Securities Exchange Board of India (SEBI) lays guidelines for filing of placement memorandum and has proposed InvITs to be listed

  • Clarifications are issued to the InvITs by the SEBI through a Circular which are issuing units on private placement basis, wherein units are issued by way of private placement and which are proposed to be listed.
  • SEBI has consecutively laid out a procedure that has to be followed to get the said InvITs to be listed which includes:
    • Filing a draft placement memorandum with the Board and stock exchange(s) through a merchant banker registered with the Board not less than thirty days prior to opening of the issue.

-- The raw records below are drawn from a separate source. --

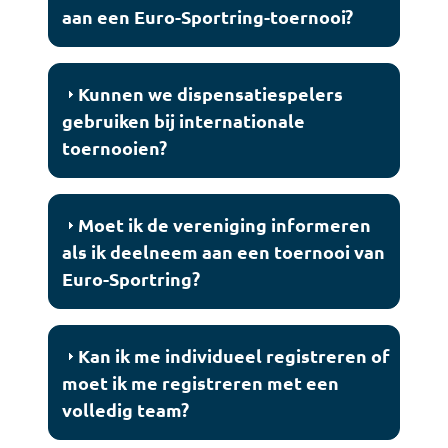
aan een Euro-Sportring-toernooi?
Kunnen we dispensatiespelers
gebruiken bij internationale
toernooien?
Moet ik de vereniging informeren
als ik deelneem aan een toernooi van
Euro-Sportring?
Kan ik me individueel registreren of
moet ik me registreren met een
volledig team?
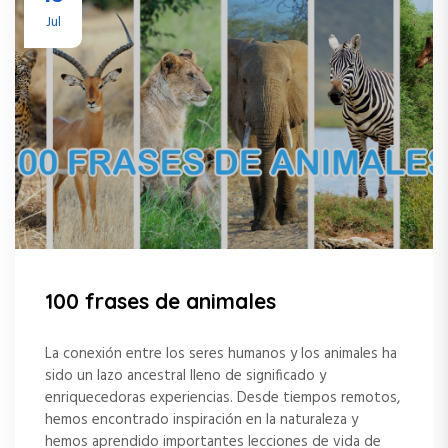
Jul
100 frases de animales
La conexión entre los seres humanos y los animales ha
sido un lazo ancestral lleno de significado y
enriquecedoras experiencias. Desde tiempos remotos,
hemos encontrado inspiración en la naturaleza y
hemos aprendido importantes lecciones de vida de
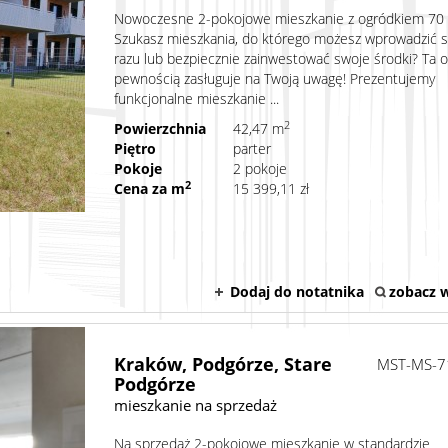
Nowoczesne 2-pokojowe mieszkanie z ogródkiem 7
Szukasz mieszkania, do którego możesz wprowadzić s
razu lub bezpiecznie zainwestować swoje środki? Ta o
pewnością zasługuje na Twoją uwagę! Prezentujemy
funkcjonalne mieszkanie ...
2
Powierzchnia
42,47 m
Piętro
parter
Pokoje
2 pokoje
2
Cena za m
15 399,11 zł
Dodaj do notatnika
zobacz w
Kraków,
Podgórze,
Stare
MST-MS-7
Podgórze
mieszkanie na sprzedaż
Na sprzedaż 2-pokojowe mieszkanie w standardzie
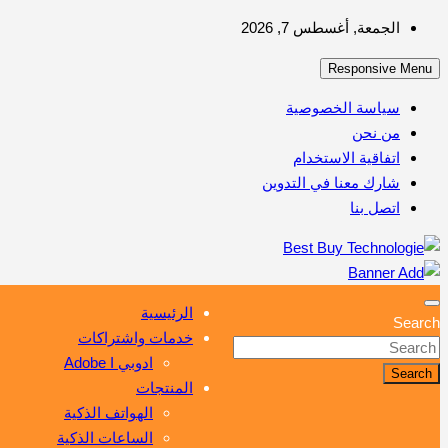
Skip
الجمعة, أغسطس 7, 2026
to
Responsive Menu
content
سياسة الخصوصية
من نحن
اتفاقية الاستخدام
شارك معنا في التدوين
اتصل بنا
أهم مبيعات عالم التكنولوجيا
Best Buy Technologie
الرئيسية
Search
خدمات واشتراكات
ادوبي Adobe I
Search
المنتجات
الهواتف الذكية
الساعات الذكية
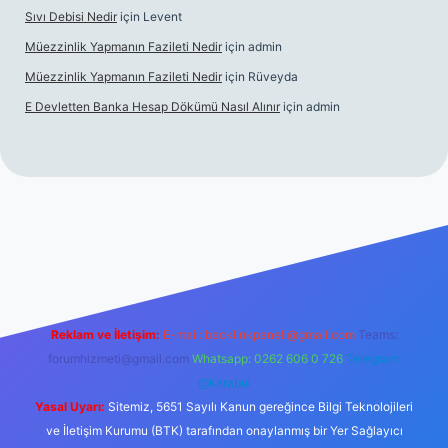
Sıvı Debisi Nedir
için
Levent
Müezzinlik Yapmanın Fazileti Nedir
için
admin
Müezzinlik Yapmanın Fazileti Nedir
için
Rüveyda
E Devletten Banka Hesap Dökümü Nasıl Alınır
için
admin
anlı maç izle
Reklam ve İletişim:
E-mail:
backlinkpaneli@gmail.com
Teams:
forumhizmeti@gmail.com
Whatsapp: 0262 606 0 726
Telegram:
@karabul
Yasal Uyarı:
Sitemiz, 5651 Sayılı Kanun gereğince Bilgi Teknolojileri
ve İletişim Kurumu (BTK) tarafından onaylanmış bir Yer Sağlayıcı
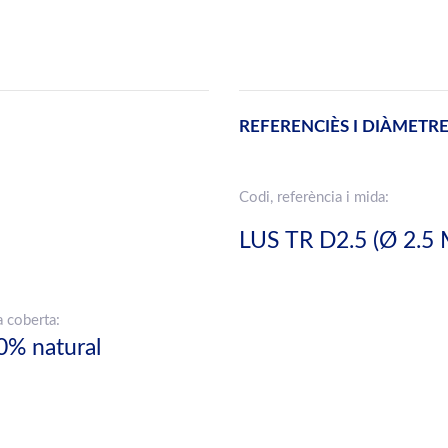
REFERENCIÈS I DIÀMETR
Codi, referència i mida:
LUS TR D2.5 (Ø 2.5
a coberta:
0% natural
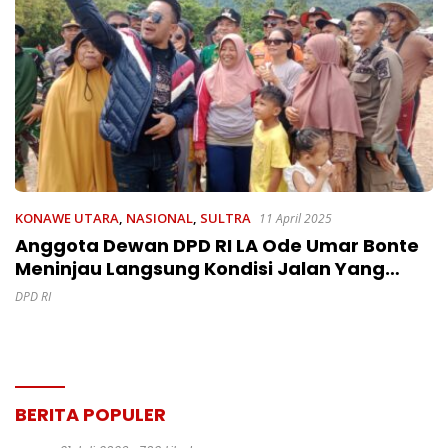
KONAWE UTARA
,
NASIONAL
,
SULTRA
11 April 2025
Anggota Dewan DPD RI LA Ode Umar Bonte
Meninjau Langsung Kondisi Jalan Yang
Terendam Banjir Di Trans Sulawesi Desa
DPD RI
Sambandete
BERITA POPULER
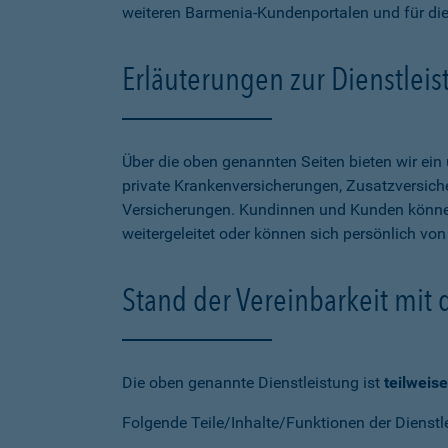
weiteren Barmenia-Kundenportalen und für di
Erläuterungen zur Dienstlei
Über die oben genannten Seiten bieten wir ei
private Krankenversicherungen, Zusatzversiche
Versicherungen. Kundinnen und Kunden können
weitergeleitet oder können sich persönlich vo
Stand der Vereinbarkeit mit
Die oben genannte Dienstleistung ist
teilweise
Folgende Teile/Inhalte/Funktionen der Dienstl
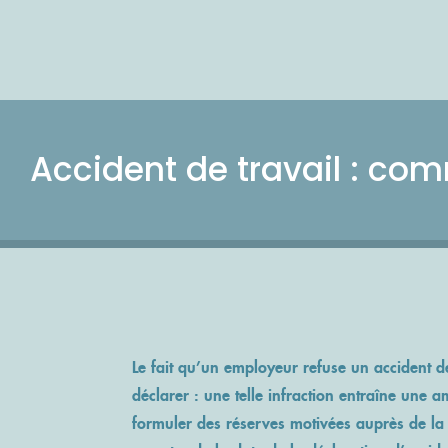
Accident de travail :
comm
Le fait qu’un
employeur refuse un accident de
déclarer : une telle infraction entraîne une a
formuler des réserves motivées auprès de la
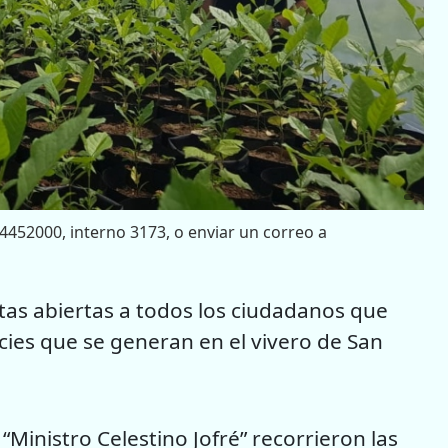
 4452000, interno 3173, o enviar un correo a
tas abiertas a todos los ciudadanos que
ies que se generan en el vivero de San
“Ministro Celestino Jofré” recorrieron las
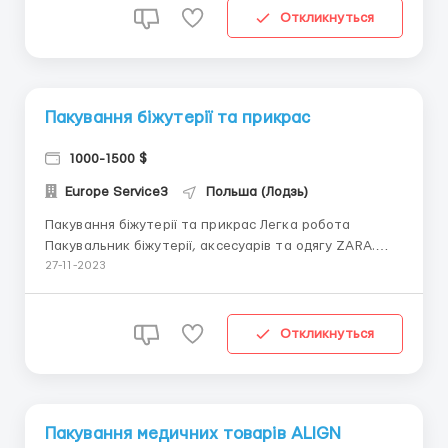
*Заработная плата* - 20 злотых чистыми в час -
Откликнуться
18,98 злоты...
Пакування біжутерії та прикрас
1000-1500 $
Europe Service3
Польша (Лодзь)
Пакування біжутерії та прикрас Легка робота
Пакувальник біжутерії, аксесуарів та одягу ZARA.
Склад Arvato. Телефон\Вайбер +380733335340
27-11-2023
*ЗАРОБІТНА ПЛАТА* - 18,08 злотих чистими за
годину - 23,50 злотих чистими за годину для
працівників до 26 років + премії 100-800 злотих + да...
Откликнуться
Пакування медичних товарів ALIGN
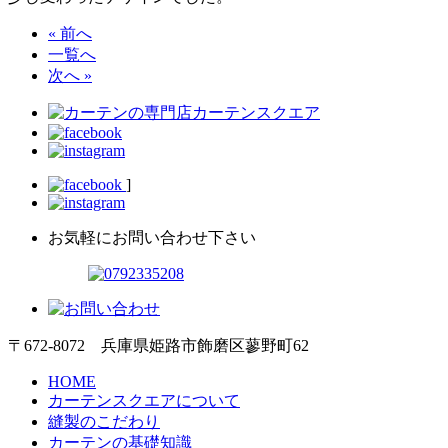
« 前へ
一覧へ
次へ »
]
お気軽にお問い合わせ下さい
〒672-8072 兵庫県姫路市飾磨区蓼野町62
HOME
カーテンスクエアについて
縫製のこだわり
カーテンの基礎知識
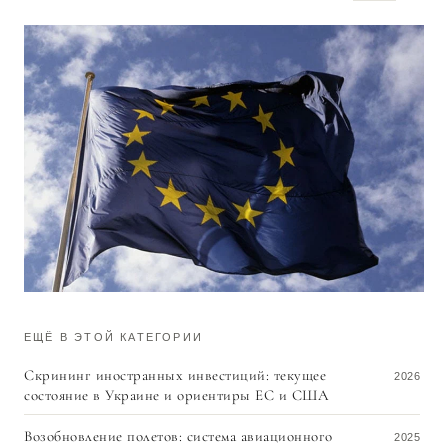
ЕЩЁ В ЭТОЙ КАТЕГОРИИ
Скрининг иностранных инвестиций: текущее
2026
состояние в Украине и ориентиры ЕС и США
Возобновление полетов: система авиационного
2025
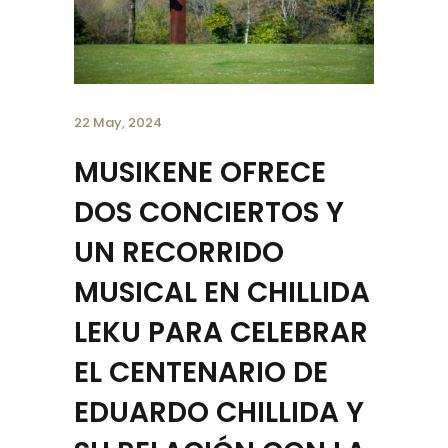
22 May, 2024
MUSIKENE OFRECE
DOS CONCIERTOS Y
UN RECORRIDO
MUSICAL EN CHILLIDA
LEKU PARA CELEBRAR
EL CENTENARIO DE
EDUARDO CHILLIDA Y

    • As per the Circular, the draft placement memorandum shall contain disclosures as specified in Schedule III of InvIT Regulations and the merchant banker has to submit a due diligence certificate as per Form A (to the extent applicable) of Annexure I of SEBI Circular no. CIR/IMD/DF/55/2016 along with the draft placement memorandum.
    • The Board has been given freedom by the SEBI to issue observations, if any, on the draft placement memorandum within fifteen working days from the later of the following dates:
      1. The date of receipt of the draft placement memorandum by the Board; or
      2. The date of receipt of satisfactory reply from the issuer and/or merchant banker to the issue, where the Board has sought any clarification or additional information from them; or
      3. The date of receipt of clarification or information from any regulator or agency, where the Board has sought any clarification or information from such regulator or agency; or
      4. The date of receipt of a copy of in-principle approval letter issued by the stock exchange(s).
  • The merchant banker to the issue, has the duty to ensure that all comments are suitably incorporated in the draft placement memorandum prior to filing of the placement memorandum in terms of Regulation 14(2)(e) of InvIT Regulations and shall provide the due diligence certificate as per Form B of Annexure I of SEBI Circular no. CIR/IMD/DF/55/2016.
  • The Circular shall come into effect from January 15, 2020 for all InvITs issuing units on private placement basis and are proposed to be listed.